Mosquera Andrade reclama un elemento básico en seguridad: una línea diferente a la que estaban sujetados los dos uniformados. “Al mandar al hijo mío a una misión de esa naturaleza, sin una segunda línea, hay una profunda irresponsabilidad tanto de los mandos castrenses como del Estado”, lamento el padre en la emisora.

Recordó que su hijo llevaba más de 18 años en el servicio, y que venía participando en un grupo de operaciones especiales para rescatar vidas de miembros de la Fuerza Pública y de otros ciudadanos, bajo condiciones difíciles. Había sido entrenado en ese procedimiento, y paradójicamente murió en un acto de demostración al que no quería ir.

“Finalmente, se fue contra su voluntad”, continuó Mosquera Andrade en la frecuencia radial. “Él no tenía deseos de participar en esto. Básicamente, no quería ir a esa misión. Le había dicho a su esposa que no quería ir, pero que como le habían dado una orden, tenía que cumplirla”.

Pero la queja de Mosquera Andrade, que identificó a su hijo como el que aparece en la parte de arriba de la cuerda antes de caer, no se circunscribió solo a ese hecho, sino a otros que reviven las sospechas sobre lo que puede estar pasando en las Fuerzas Militares.

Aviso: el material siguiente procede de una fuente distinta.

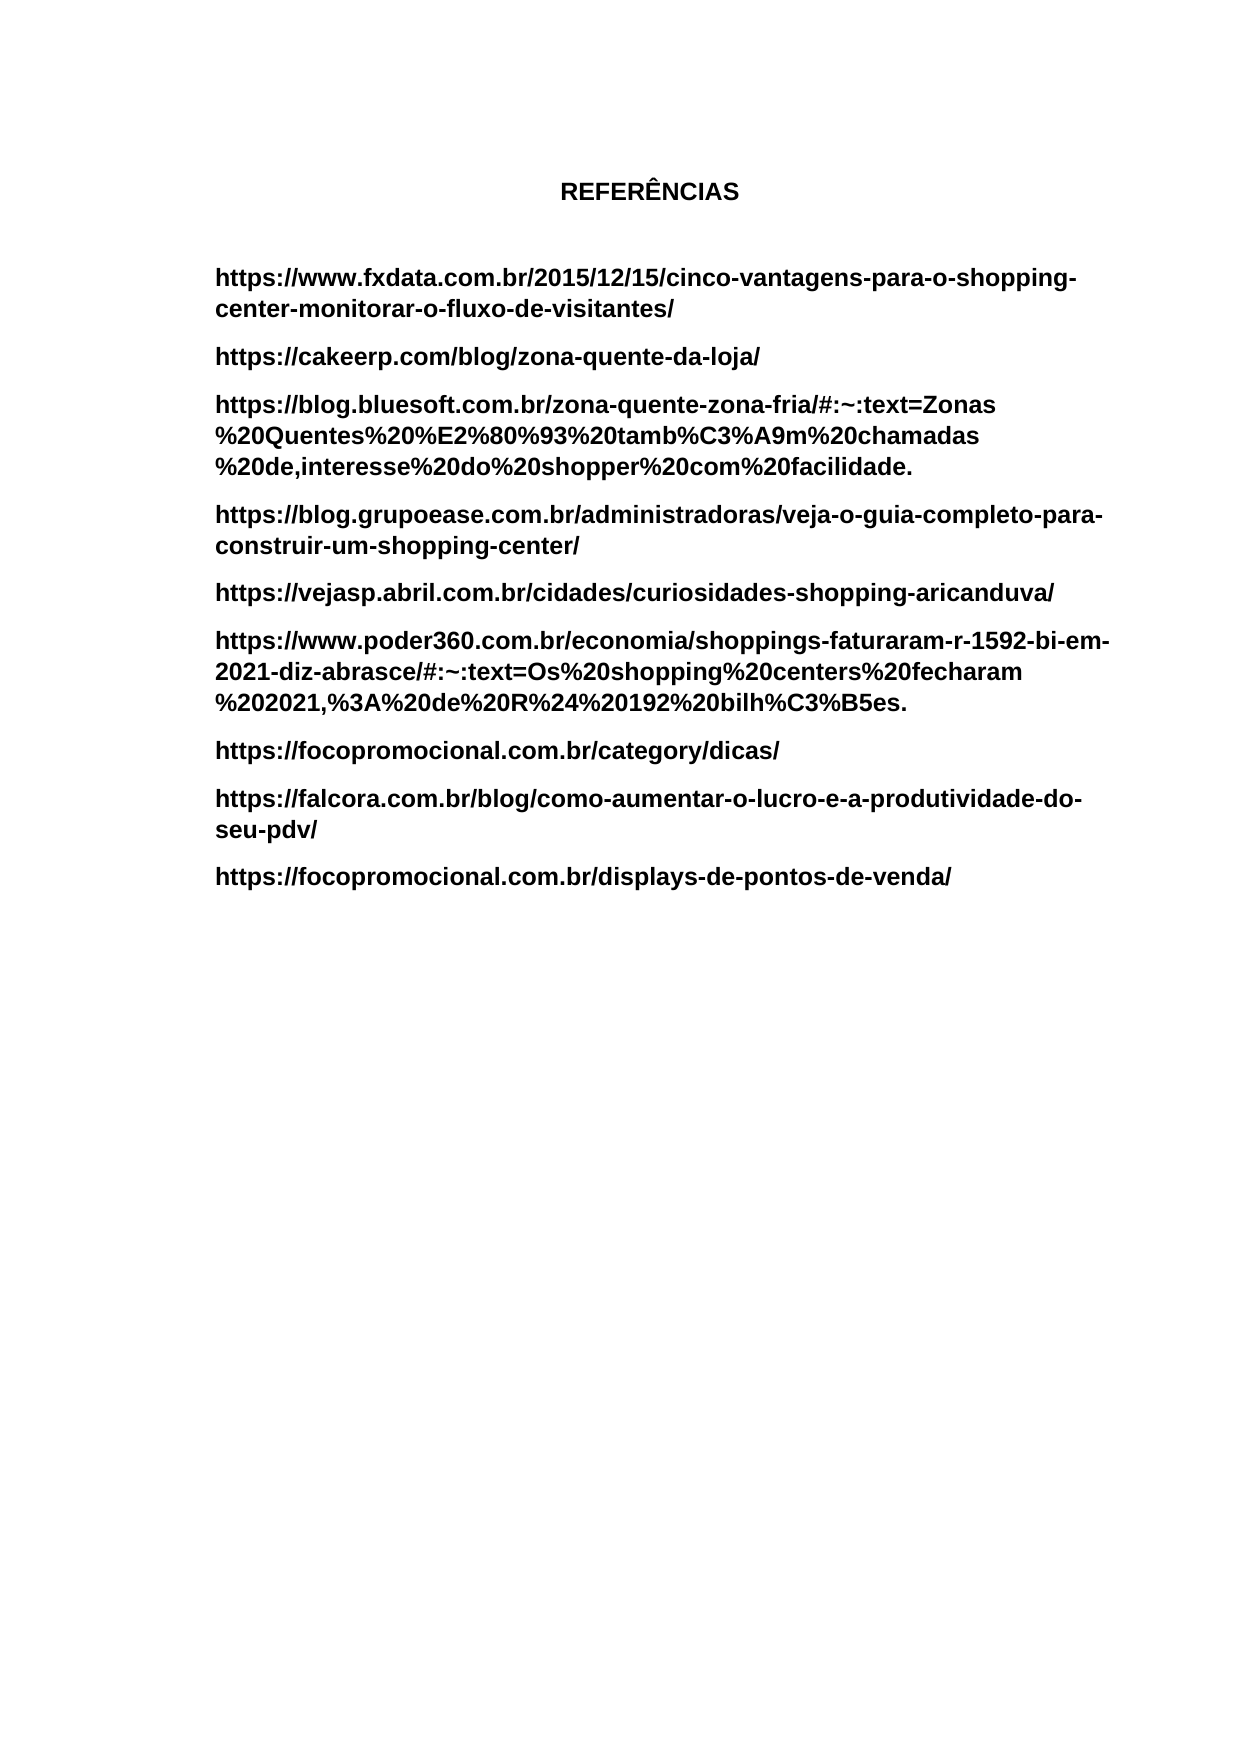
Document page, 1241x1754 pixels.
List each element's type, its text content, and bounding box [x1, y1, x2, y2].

“Cuando estuve revisando lo que pasó, recordé lo que se vivió en el Imperio Romano cuando cogían a los seres humanos y los sacrificaban en la arena, en la plaza pública, para regocijar a los reyes y a los potentados de esa época”, agregó Mosquera Andrade en el mismo medio.

“Es un hecho que los dirigentes de este país, desde el presidente para abajo, no lo toman con responsabilidad. De alguna manera, utilizan gente que no es de su condición social para ese tipo de cosas”, agregó.

Asoció lo que le pasó a su hijo con la corrupción “que está enquistada en estamento militar”, en el que se manejan “una serie de situaciones que no figuran en los protocolos ni en las agendas de los generales”. Por eso, afirmó: “Espero que esta vez haya un poquito de responsabilidad de los altos mandos militares y del Gobierno Nacional y hagan una investigación en profundidad para establecer los hechos. Si no se pone una investigación con toda la claridad del caso, va a terminar simplemente como un evento que pasó”.

“La corrupción que se vive a nivel nacional en estos momentos se está carcomiendo a la Fuerza Pública…”, insistió Mosquera Andrade. “Ahí tiene que haber algo. Porque mi hijo, de alguna manera, no quería participar. Y, yo por los diálogos y las comunicaciones que tenía con él, también sé que hubo una serie de intrigas, una serie de cosas al interior con respecto a la situación de él, en donde no descarto ninguna hipótesis, porque, pongo sobre la mesa, elementos de tipo clasista, elementos de tipo racial”.